TASK INPUT below:
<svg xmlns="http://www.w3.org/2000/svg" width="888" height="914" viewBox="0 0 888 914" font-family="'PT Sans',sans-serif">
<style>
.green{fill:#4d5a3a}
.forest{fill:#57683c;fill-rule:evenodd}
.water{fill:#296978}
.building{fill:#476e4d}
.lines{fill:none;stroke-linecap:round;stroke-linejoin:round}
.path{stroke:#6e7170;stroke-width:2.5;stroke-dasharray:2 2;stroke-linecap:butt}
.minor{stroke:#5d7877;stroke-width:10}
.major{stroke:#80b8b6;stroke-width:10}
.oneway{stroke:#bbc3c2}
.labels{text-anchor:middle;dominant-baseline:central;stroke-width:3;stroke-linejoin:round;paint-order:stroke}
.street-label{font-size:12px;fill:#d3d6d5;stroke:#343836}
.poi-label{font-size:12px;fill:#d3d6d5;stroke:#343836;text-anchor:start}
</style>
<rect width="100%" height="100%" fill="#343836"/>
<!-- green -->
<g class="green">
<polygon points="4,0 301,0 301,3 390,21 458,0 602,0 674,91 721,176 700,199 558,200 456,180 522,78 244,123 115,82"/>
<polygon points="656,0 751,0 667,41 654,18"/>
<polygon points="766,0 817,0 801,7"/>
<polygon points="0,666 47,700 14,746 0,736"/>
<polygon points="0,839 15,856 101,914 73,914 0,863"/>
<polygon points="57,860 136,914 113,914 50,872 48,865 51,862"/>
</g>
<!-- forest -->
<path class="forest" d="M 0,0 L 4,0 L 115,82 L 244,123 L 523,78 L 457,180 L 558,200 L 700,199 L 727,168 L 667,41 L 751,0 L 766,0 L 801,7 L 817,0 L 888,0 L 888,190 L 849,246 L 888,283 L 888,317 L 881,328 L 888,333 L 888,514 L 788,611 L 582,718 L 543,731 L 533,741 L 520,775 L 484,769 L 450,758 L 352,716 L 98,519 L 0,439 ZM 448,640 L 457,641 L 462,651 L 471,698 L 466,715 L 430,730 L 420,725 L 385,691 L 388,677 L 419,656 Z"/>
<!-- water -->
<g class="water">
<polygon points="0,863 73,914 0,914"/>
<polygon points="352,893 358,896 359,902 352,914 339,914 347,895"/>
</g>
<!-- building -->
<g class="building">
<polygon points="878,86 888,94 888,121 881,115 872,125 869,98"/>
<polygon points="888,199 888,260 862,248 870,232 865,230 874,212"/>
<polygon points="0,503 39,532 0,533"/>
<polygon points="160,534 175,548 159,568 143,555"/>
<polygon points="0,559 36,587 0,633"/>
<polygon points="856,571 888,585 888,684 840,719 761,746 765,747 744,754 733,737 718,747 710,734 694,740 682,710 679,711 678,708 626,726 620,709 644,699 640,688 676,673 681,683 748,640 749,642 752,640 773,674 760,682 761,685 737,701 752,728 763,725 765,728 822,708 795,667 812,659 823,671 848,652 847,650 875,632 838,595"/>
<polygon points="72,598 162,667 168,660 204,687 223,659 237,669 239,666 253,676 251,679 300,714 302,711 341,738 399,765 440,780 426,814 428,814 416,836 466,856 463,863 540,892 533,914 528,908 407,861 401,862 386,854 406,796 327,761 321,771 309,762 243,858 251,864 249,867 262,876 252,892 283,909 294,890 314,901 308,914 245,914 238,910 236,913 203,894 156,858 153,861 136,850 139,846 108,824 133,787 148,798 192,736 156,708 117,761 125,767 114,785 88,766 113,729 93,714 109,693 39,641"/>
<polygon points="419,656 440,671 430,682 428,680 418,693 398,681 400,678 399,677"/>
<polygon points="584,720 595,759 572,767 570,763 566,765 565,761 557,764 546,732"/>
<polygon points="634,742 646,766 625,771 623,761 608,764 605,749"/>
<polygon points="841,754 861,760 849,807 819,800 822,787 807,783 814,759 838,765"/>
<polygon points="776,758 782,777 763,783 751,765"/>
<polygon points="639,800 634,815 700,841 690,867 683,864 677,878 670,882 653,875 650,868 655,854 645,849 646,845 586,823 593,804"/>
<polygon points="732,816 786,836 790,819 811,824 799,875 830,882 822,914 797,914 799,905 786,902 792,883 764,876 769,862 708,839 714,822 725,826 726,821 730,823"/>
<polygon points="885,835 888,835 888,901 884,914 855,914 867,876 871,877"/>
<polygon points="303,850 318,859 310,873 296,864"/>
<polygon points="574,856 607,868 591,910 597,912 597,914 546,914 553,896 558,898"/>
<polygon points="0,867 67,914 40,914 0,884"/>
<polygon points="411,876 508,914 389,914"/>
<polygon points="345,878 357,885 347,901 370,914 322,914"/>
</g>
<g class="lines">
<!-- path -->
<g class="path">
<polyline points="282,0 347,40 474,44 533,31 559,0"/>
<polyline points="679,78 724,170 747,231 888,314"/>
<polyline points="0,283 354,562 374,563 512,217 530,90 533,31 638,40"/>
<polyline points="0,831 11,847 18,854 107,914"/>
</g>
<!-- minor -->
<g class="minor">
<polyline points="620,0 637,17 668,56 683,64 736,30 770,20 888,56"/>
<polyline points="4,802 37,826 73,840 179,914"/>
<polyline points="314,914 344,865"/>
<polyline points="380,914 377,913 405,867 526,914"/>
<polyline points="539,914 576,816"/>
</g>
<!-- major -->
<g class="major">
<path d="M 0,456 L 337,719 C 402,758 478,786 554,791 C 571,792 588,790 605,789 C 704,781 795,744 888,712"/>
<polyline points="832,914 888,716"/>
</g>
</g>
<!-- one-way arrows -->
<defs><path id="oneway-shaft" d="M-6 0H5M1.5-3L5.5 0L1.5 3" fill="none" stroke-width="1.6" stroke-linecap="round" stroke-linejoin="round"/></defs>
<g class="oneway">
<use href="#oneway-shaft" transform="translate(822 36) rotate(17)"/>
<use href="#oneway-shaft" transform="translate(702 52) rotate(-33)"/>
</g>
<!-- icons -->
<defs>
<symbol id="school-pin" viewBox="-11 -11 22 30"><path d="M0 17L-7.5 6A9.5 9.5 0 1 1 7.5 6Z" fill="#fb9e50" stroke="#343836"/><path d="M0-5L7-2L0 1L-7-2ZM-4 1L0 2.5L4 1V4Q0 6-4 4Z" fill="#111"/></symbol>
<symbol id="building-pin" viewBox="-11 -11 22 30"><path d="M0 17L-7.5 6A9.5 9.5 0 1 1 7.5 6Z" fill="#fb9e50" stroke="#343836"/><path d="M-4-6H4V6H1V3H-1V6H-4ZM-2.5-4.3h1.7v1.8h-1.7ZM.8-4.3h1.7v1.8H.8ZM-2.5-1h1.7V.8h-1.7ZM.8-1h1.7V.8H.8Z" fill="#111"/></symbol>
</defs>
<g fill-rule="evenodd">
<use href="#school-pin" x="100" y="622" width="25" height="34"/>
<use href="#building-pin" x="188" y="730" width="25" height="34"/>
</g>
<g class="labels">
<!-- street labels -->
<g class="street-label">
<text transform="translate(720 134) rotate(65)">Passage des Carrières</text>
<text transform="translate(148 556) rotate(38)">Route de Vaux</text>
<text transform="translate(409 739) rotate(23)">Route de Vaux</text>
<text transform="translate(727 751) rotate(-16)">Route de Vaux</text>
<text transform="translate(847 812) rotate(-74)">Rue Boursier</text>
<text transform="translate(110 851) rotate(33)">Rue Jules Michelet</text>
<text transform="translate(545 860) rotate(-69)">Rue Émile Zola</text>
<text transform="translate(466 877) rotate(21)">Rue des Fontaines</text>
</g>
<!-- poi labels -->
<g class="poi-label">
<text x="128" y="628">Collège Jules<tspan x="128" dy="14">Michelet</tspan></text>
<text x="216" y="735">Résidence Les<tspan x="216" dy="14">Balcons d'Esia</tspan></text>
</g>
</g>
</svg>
End of TASK INPUT.
- _WHAT YOU SHOULD DO_:
Looking at the entries above, count each line in which the word "evenodd" occurs, then give the total and nothing further.

- _SOLUTION_:
2